- [Selected passage]
══════════════════════════════

[TUTORIAL] Simple Working GPU Passthrough on UpToDate PVE and AMD Hardware

w.reimer

New Member
Jun 29, 2022
13
1
3
Germany
Hello Guys,
I wanted to share my steps to my perfectly working GPU Passthrough setup after a lot of debugging, testing and searching for the best, working method. Maybe it helps someone. First my system specs:
  • CPU: AMD Ryzen 7800X3D (Should Probably Work with all Ryzen 7000 APUs)
  • GPU: Sapphire AMD 7900 XTX Pulse
  • RAM: 2x 16GB G.SKILL DDR5 6000 CL30 (Not that Important for this Passthrough, just for information)
  • Mainboard: Gigabyte B650M K
  • SSD: 2x Western Digital WD Black SN850X 2TB (Not that Important for this Passthrough, just for Information)

══════════════════════════════

- [Dataset entries]
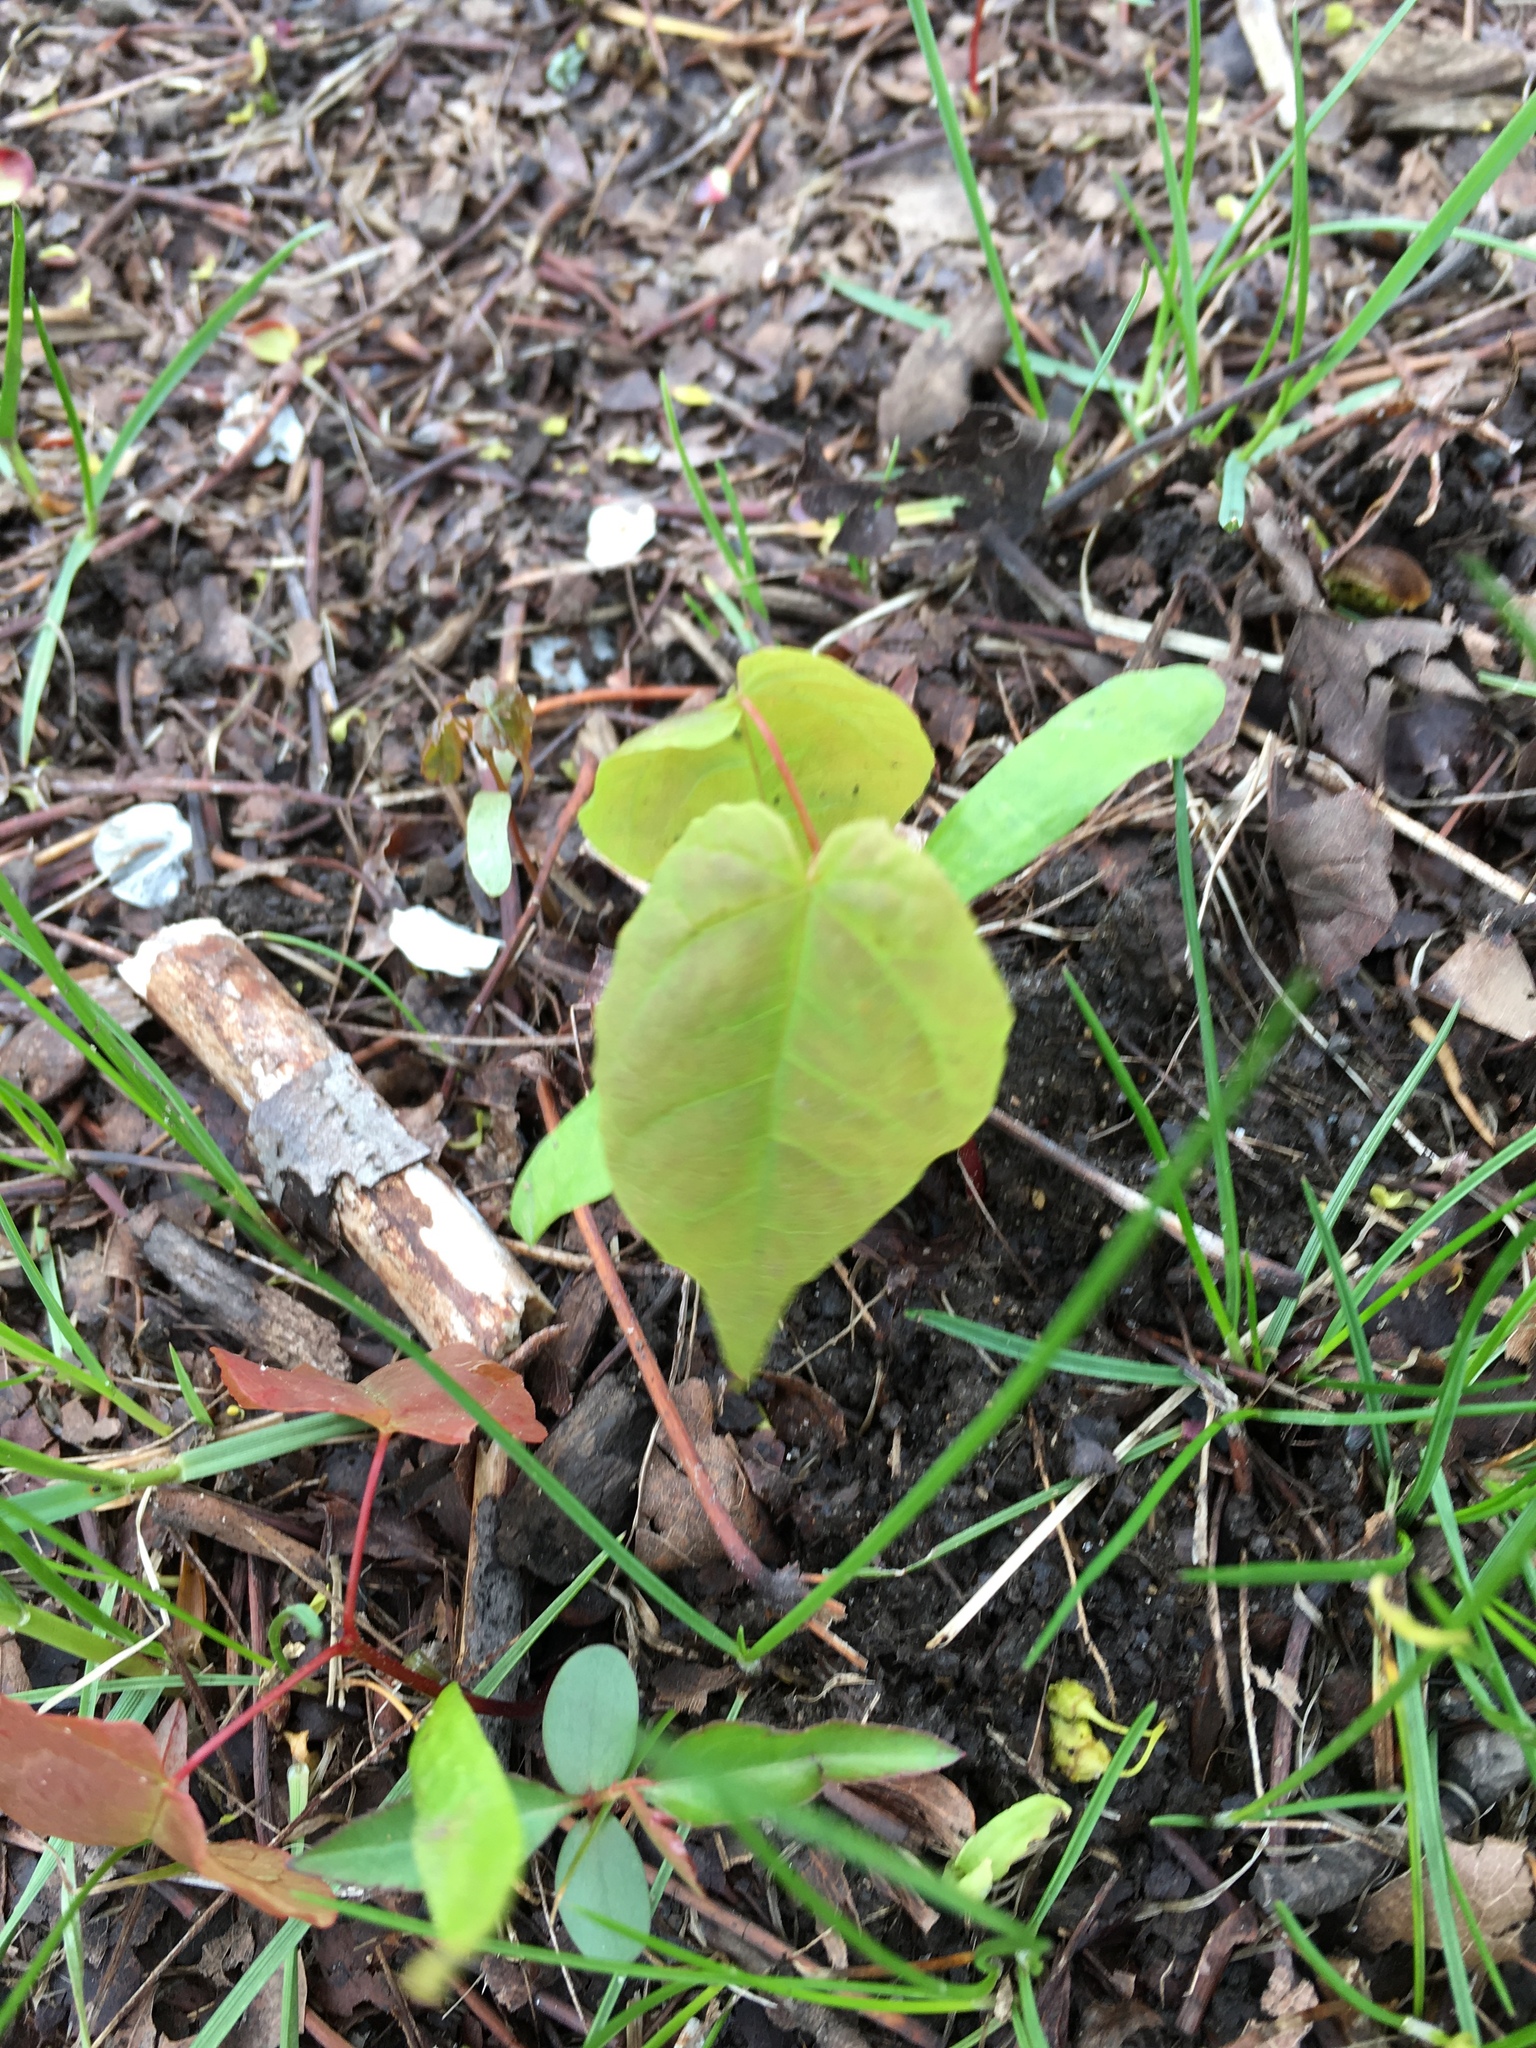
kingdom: Plantae
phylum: Tracheophyta
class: Magnoliopsida
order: Sapindales
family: Sapindaceae
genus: Acer
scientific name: Acer negundo
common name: Ashleaf maple
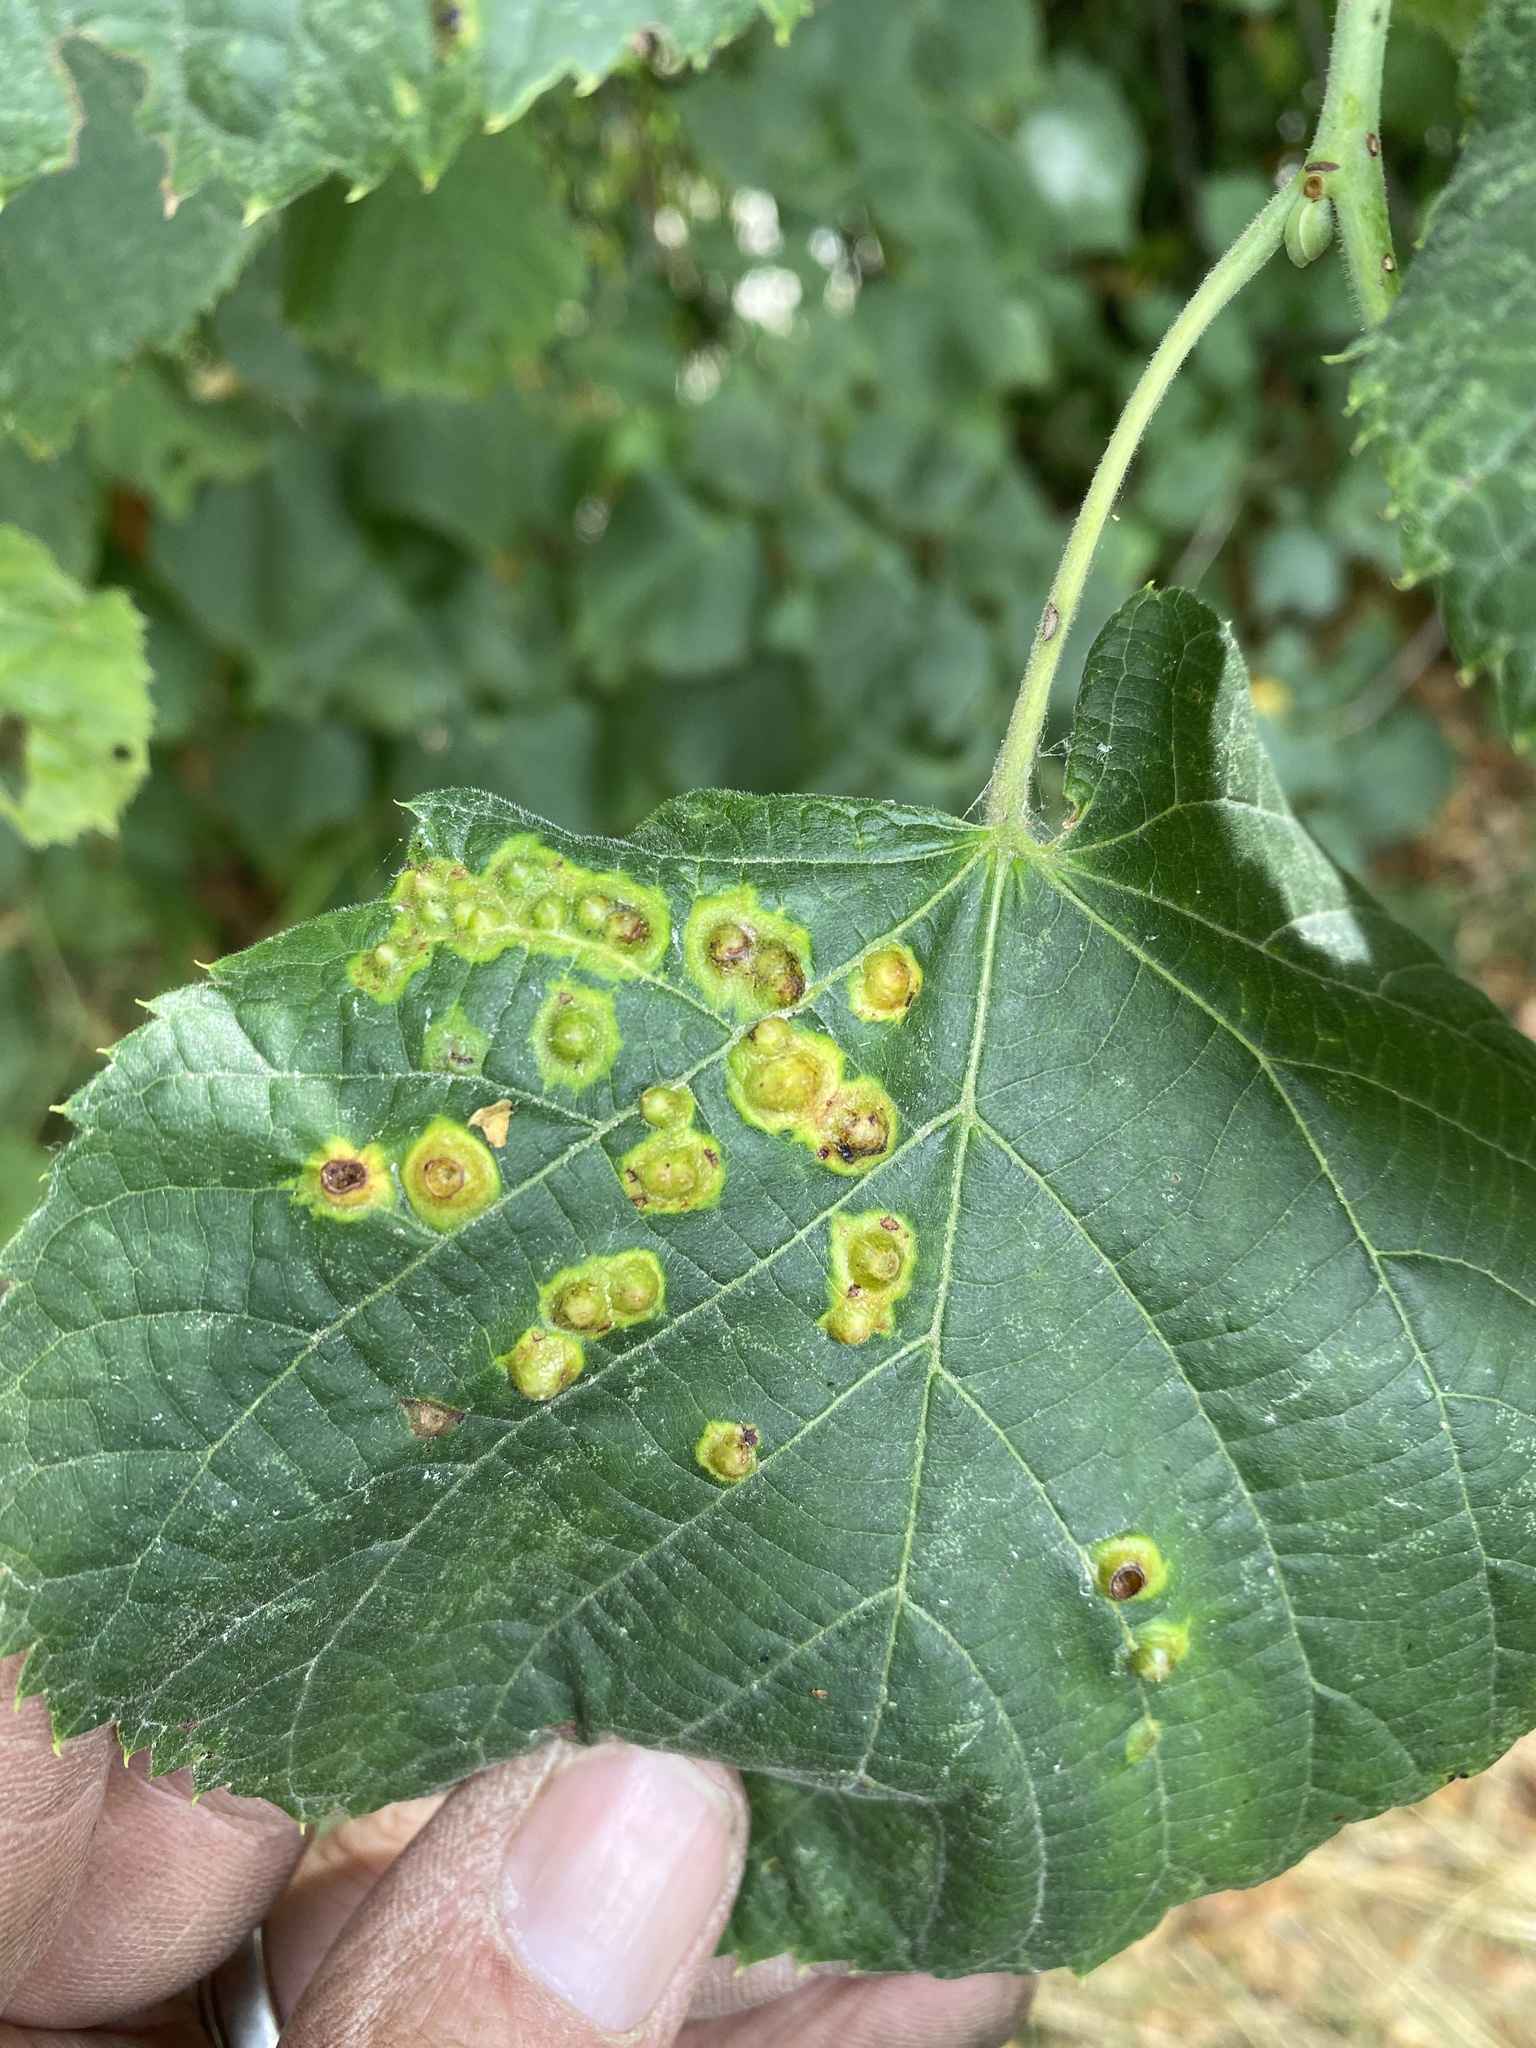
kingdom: Animalia
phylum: Arthropoda
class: Insecta
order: Diptera
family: Cecidomyiidae
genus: Didymomyia
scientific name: Didymomyia tiliacea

══════════════════════════════

- [Stated exercise 1] Which mainboard appears in the system specs of the GPU passthrough tutorial?
- [Stated exercise 2] From the GPU passthrough tutorial, reproduce word for word the part that begins with the words containing "[TUTORIAL] Simple Working GPU" and ends with "Ryzen 7000 APUs)".

- [Correct output 1] Gigabyte B650M K

- [Correct output 2]
[TUTORIAL] Simple Working GPU Passthrough on UpToDate PVE and AMD Hardware

w.reimer

New Member
Jun 29, 2022
13
1
3
Germany
Hello Guys,
I wanted to share my steps to my perfectly working GPU Passthrough setup after a lot of debugging, testing and searching for the best, working method. Maybe it helps someone. First my system specs:
  • CPU: AMD Ryzen 7800X3D (Should Probably Work with all Ryzen 7000 APUs)